1. An EFE Matrix allows strategists to summarize and evaluate economic,


social, cultural, demographic, environmental, political, governmental, legal,
technological, and competitive information.

2. There are five steps in developing an EFE Matrix as illustrated in Table 3-7.
a. List key external factors as identified in the external-audit process.
Include a total of 10-20 factors from both the opportunities and threats.
b. Assign to each factor a weight from .0 (not important) to 1.0 (very
important). These weights show the relative importance. The total of all
the weights should equal 1.0.
c. Assign a 1-4 rating to each factor to indicate how effectively the firm’s
current response strategy is: 1 = the response is poor, 2 = the response is
average, 3 = the response is above average, and 4 = the response is
superior.
d. Multiply each factor’s weight by its rating to get a weighted score.
e. Sum the weighted scores for each variable to determine the total
weighted score for the organization.

3. Table 3-8 provides an EFE Matrix for Gateway Computer Company.

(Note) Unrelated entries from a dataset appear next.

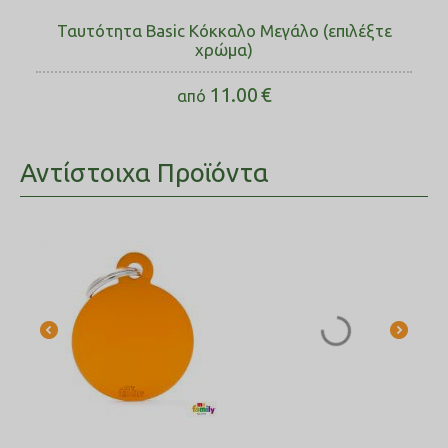
Ταυτότητα Basic Κόκκαλο Μεγάλο (επιλέξτε
χρώμα)
11.00
€
από
Αντίστοιχα Προϊόντα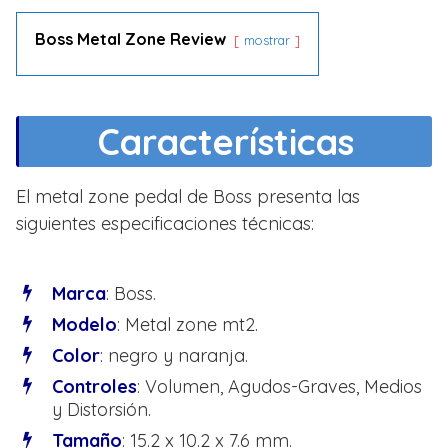
Boss Metal Zone Review
mostrar
Características
El metal zone pedal de Boss presenta las
siguientes especificaciones técnicas:
Marca
: Boss.
Modelo
: Metal zone mt2.
Color
: negro y naranja.
Controles
: Volumen, Agudos-Graves, Medios
y Distorsión.
Tamaño
: 15.2 x 10.2 x 7.6 mm.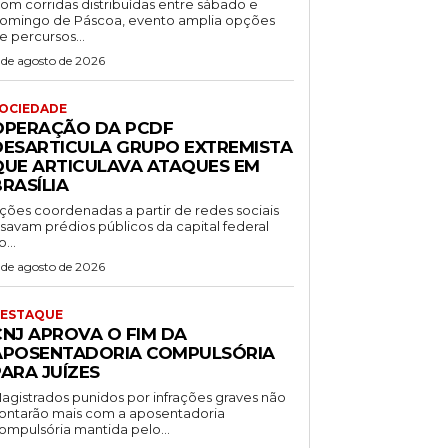
om corridas distribuídas entre sábado e
omingo de Páscoa, evento amplia opções
e percursos...
 de agosto de 2026
OCIEDADE
OPERAÇÃO DA PCDF
DESARTICULA GRUPO EXTREMISTA
QUE ARTICULAVA ATAQUES EM
RASÍLIA
ções coordenadas a partir de redes sociais
isavam prédios públicos da capital federal
o...
 de agosto de 2026
ESTAQUE
CNJ APROVA O FIM DA
APOSENTADORIA COMPULSÓRIA
ARA JUÍZES
agistrados punidos por infrações graves não
ontarão mais com a aposentadoria
ompulsória mantida pelo...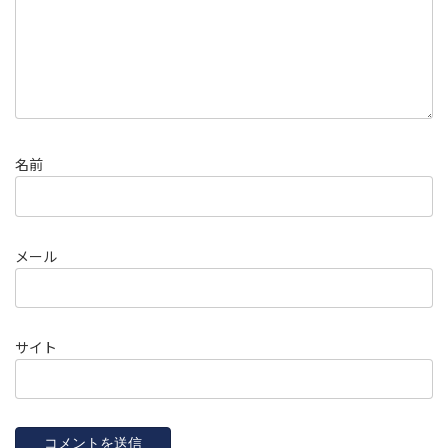
名前
メール
サイト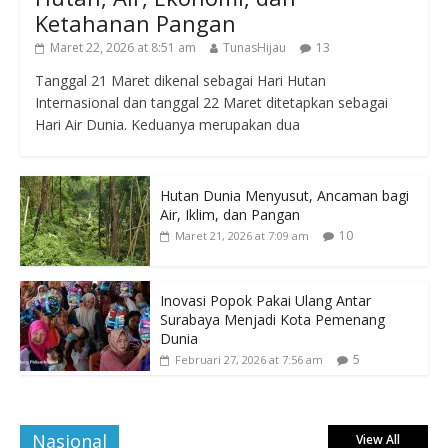
Ketahanan Pangan
Maret 22, 2026 at 8:51 am
TunasHijau
13
Tanggal 21 Maret dikenal sebagai Hari Hutan
Internasional dan tanggal 22 Maret ditetapkan sebagai
Hari Air Dunia. Keduanya merupakan dua
Hutan Dunia Menyusut, Ancaman bagi
Air, Iklim, dan Pangan
10
Maret 21, 2026 at 7:09 am
Inovasi Popok Pakai Ulang Antar
Surabaya Menjadi Kota Pemenang
Dunia
5
Februari 27, 2026 at 7:56 am
Nasional
View All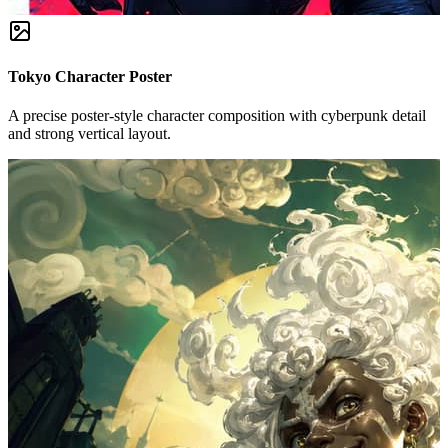
Tokyo Character Poster
A precise poster-style character composition with cyberpunk detail
and strong vertical layout.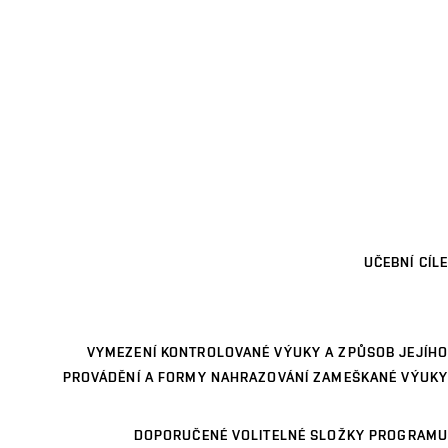
UČEBNÍ CÍLE
VYMEZENÍ KONTROLOVANÉ VÝUKY A ZPŮSOB JEJÍHO
PROVÁDĚNÍ A FORMY NAHRAZOVÁNÍ ZAMEŠKANÉ VÝUKY
DOPORUČENÉ VOLITELNÉ SLOŽKY PROGRAMU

XII. THE COMPETITIVE PROFILE MATRIX (CPM)

A. The CPM Matrix

1. The CPM, illustrated in Table 3-9, identifies a firm’s major competitors and
their particular strengths and weaknesses in relation to a sample firm’s
strategic position.

2. Table 3-10 provides a Competitive Profile Matrix for Gateway Computer


Company.

3. There are some important differences between the EFE and CPM. First, the
critical success factors in a CPM are broader. These factors are also not
grouped into opportunities and threats as in the EFE. In a CPM, the ratings
and weighted scores can be compared to rival firms.